Cependant, le cicérone, inconscient des choses proférées, s’épongeait — car l’atmosphère stagnait, irrespirable — et, profitant du silence, reprit ses fonctions. Il racontait, d’une voix monotone et inexpressive, le siège par les Carthaginois, le pillage et l’incendie, la plaie de la mal’aria envoyée sur le pays par le démon Jupiter — il diavol Giove — à qui était vouée la ville. — « Car c’est en ce lieu, Signori miei, que Giove s’est réfugié lorsque notre bon Sauveur (il se signa) Jésus-Christ jeta en enfer les dieux des païens.
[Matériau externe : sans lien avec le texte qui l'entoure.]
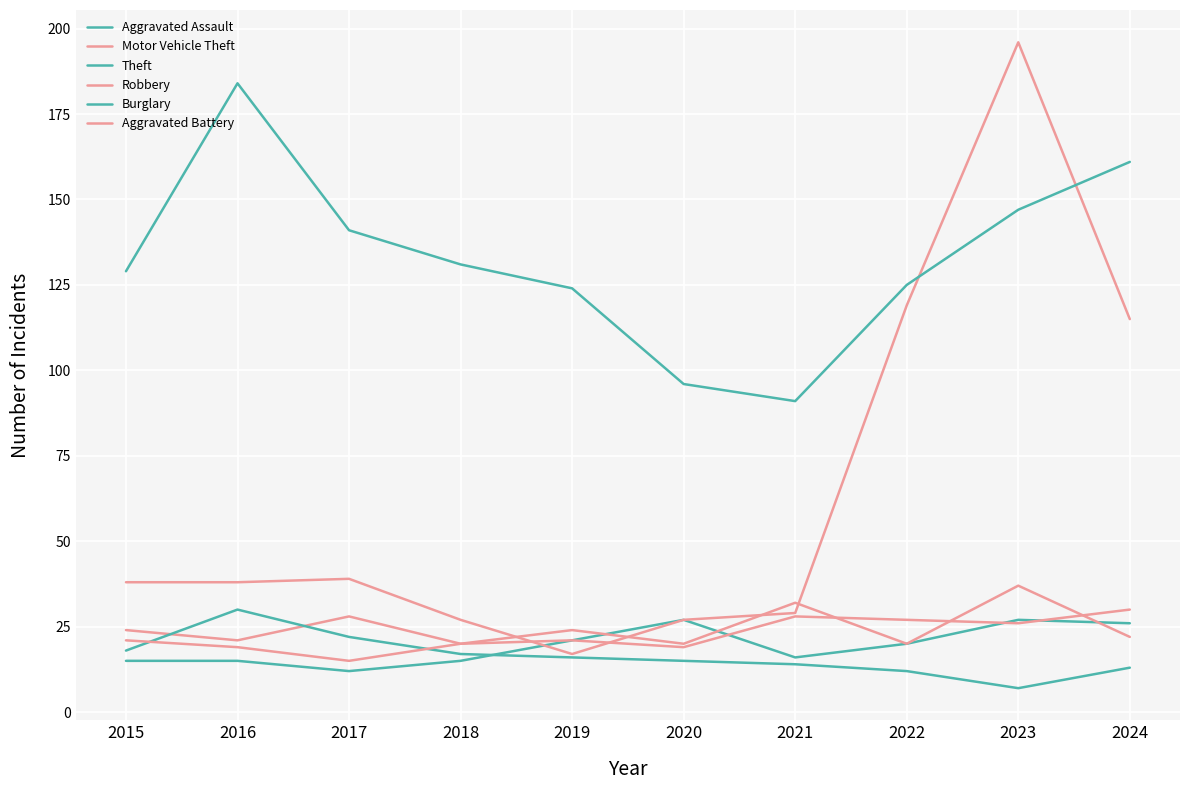

The Aggravated Battery series shows 8 at 2020. True or false?

False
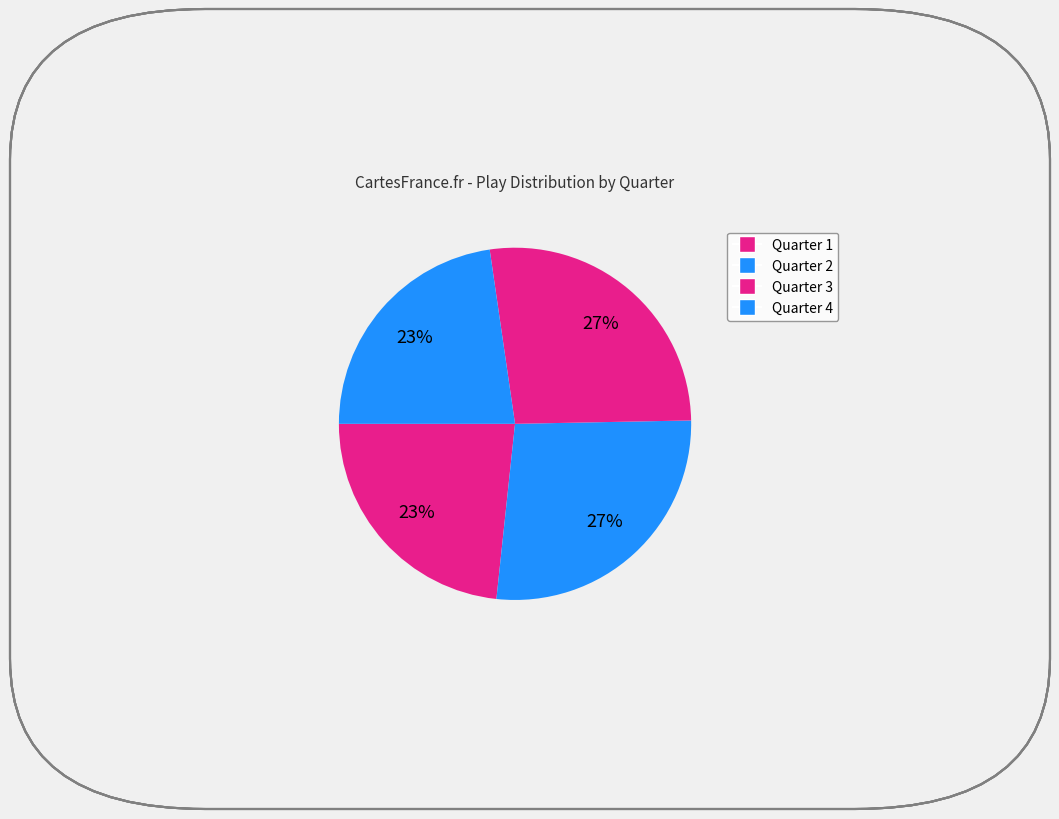

How many slices are in this pie chart?

4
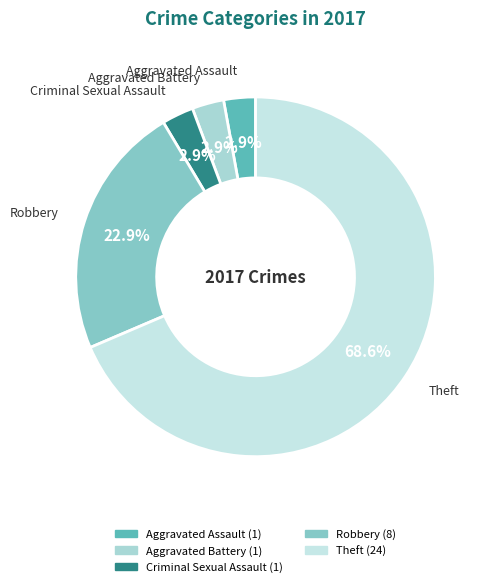

How many slices are in this pie chart?

5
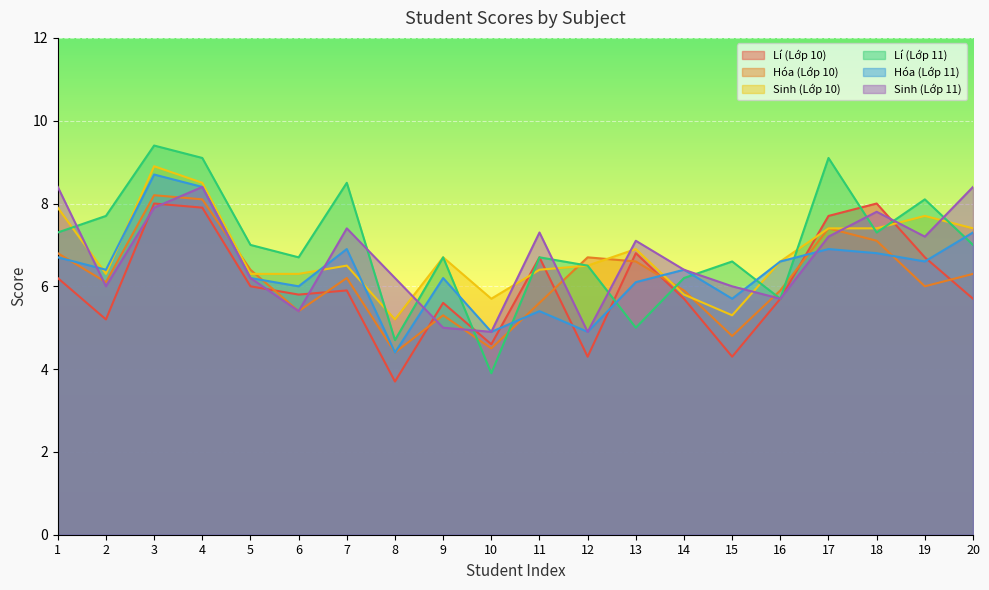

What is the minimum value for Sinh (Lớp 11)?

4.9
Et ici il a conservé sa puissance. Lorsque les moines, chassés par les Mores, vinrent s’établir dans les temples, qui étaient encore debout, le démon Giove, offensé de les voir prier Dieu, fit écrouler les pierres et les occit tous — li uccide tutti ! Aujourd’hui, il fait surveiller son domaine par un aigle ; et cela est certain, signori, car on n’a jamais vu d’autres aigles de ce côté. Mais celui-ci fut découvert dans les fouilles… »

Un « Stop ! » comminatoire bâillonna le nonchalant débit du custode interloqué : « Ce n’est pas dans le Guide ! » clama sir William Klondyke brandissant le livre moins écarlate que son apoplexie. Il écumait. « Comme si ce n’était pas assez, Sir, d’être empoisonné à chaque page par les stupidités classiques, sans que cet imbécile vienne nous assassiner de légendes apocryphes sur ce diable de Zeus, — sur ce sacré Zeus du diable ! » Et de nouveau, en italien, il bourra de ses objurgations le cicerone pétrifié.
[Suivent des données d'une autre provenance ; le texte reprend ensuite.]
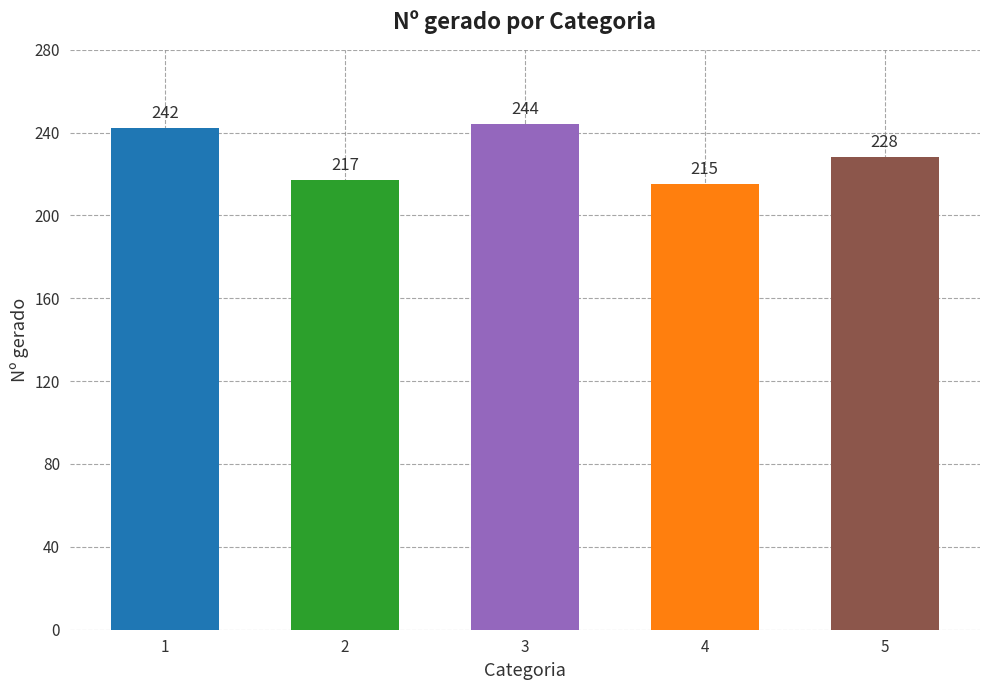

Are the bars grouped side by side (vs. stacked)?

No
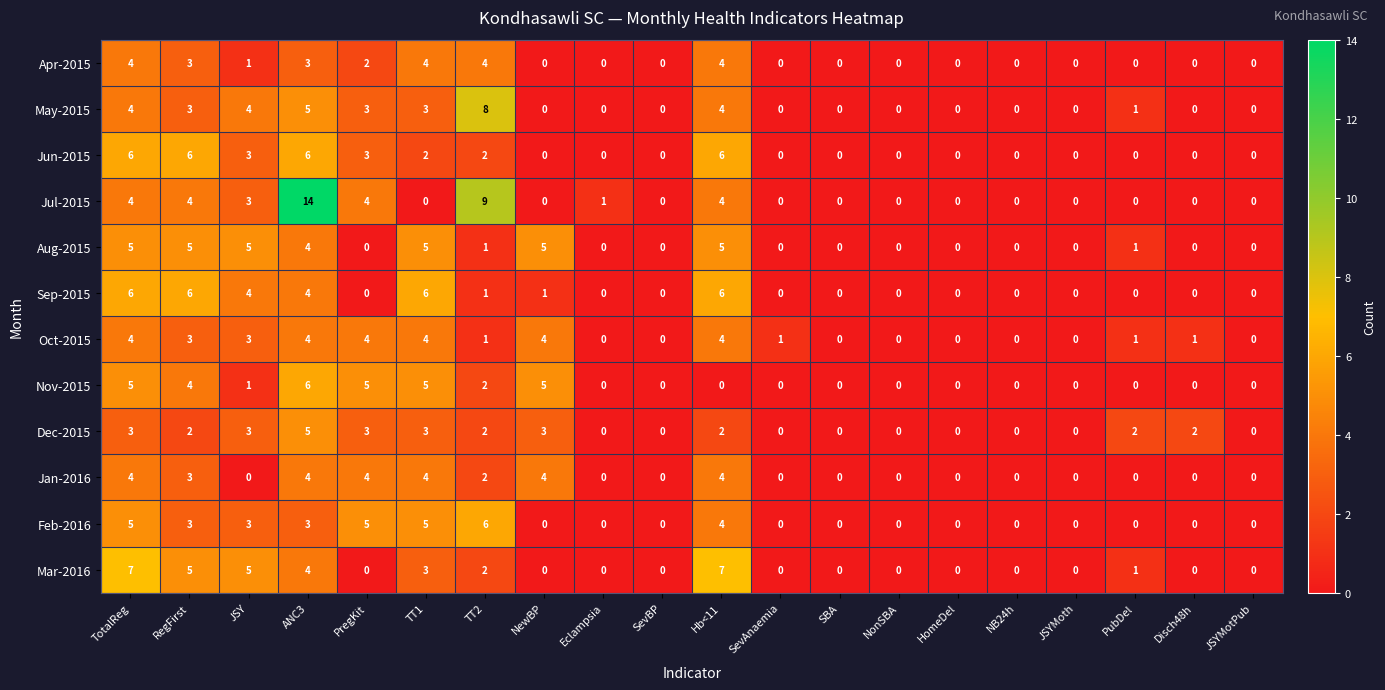

Count the Jun-2015 values in the range 0 to 3.

16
Ces invectives contre un récit de folk-lore n’étaient pas l’incartade saugrenue d’un maniaque mal embouché ; ni de la simple démence l’acharnement dont il objurgua l’épisode de l’aigle. Cet excès même de brutalité découvrait plus que la chicanière rancune licite à un moderne ; cet homme était à une proximité mystérieuse de l’Antiquité ; les profondeurs organiques de son être, son essence même se rebellaient contre les Dieux, et il impugnait le seul Zeus d’agressions fougueuses et personnelles.

— Montre-le donc enfin, ton aigle !

Debout, les bras croisés, sa stature massive érigeait la provocation de puissances obscures et formidables.

Coïncidence nécessaire dont je guettais la réplique, un croassement sec grinça, et parmi les ruines, l’aigle, à grands battements, s’éleva selon l’ample révolution de spires régulières.

« Eccolo ! triompha le cicerone. Je m’angoissais : Le « Hah ! » d’une joie féroce rebroussa sur ses crocs les babines du géant ; et, débandant le geste tragique d’une infaillible embuche, hoquetant un magma de blasphèmes congestifs, vers le motocar, il s’encourut.

« E matto ! » interjecta le custode, ahuri. Oui certes ! il était fou ! Ébranlée par cette fuite, s’insurgea mon inquiétude, et, pour mieux réagir, j’inculpai l’atmosphère de ma nerveuse irritation — presciente de faits graves extraordinairement.

Des nuages pesants de soufre et d’antimoine se boursouflaient, foisonnaient plein le ciel luride. Le cicerone me proposa un abri, et même à déjeuner, dans sa cabane, là-bas sur l’Acropole. J’acceptais l’opportune diversion : nous prîmes la route défoncée qui coupait le ravin… Mais, derrière nous, le ronflement de l’horrible automobile se saccada, et l’aboiement féroce d’une trompe impérative repoussa mon compagnon qui criait en vain le danger à sir William Klondyke, debout à l’avant de la machine dévalant à toute vitesse : « Piano ! Piano ! Signore ; per Dio !… » Une terreur me prenait, insolite et absurde : non qu’elle se fracassât en route, mais au contraire qu’elle atteignît l’acropole, où l’aigle, en cercle, planait.

Elle allait, tressautant, vira au pont, s’élança pour une escalade exaspérée. Un dernier bondissement la projeta sur l’acropole. Angoissés, nous attendions. Du mur cyclopéen surgit un buste pareil à quelque rude hécatonchire issant du chaos : Sir William Klondyke épaula son rifle. Un souffle de fumée ; l’aigle, convulsif, tournoya ;… et la sèche détonation se répercuta dans le premier roulement du tonnerre, tandis que l’oiseau, battant, tombait — vers l’homme, une main sur l’arme, le nez levé, immobile.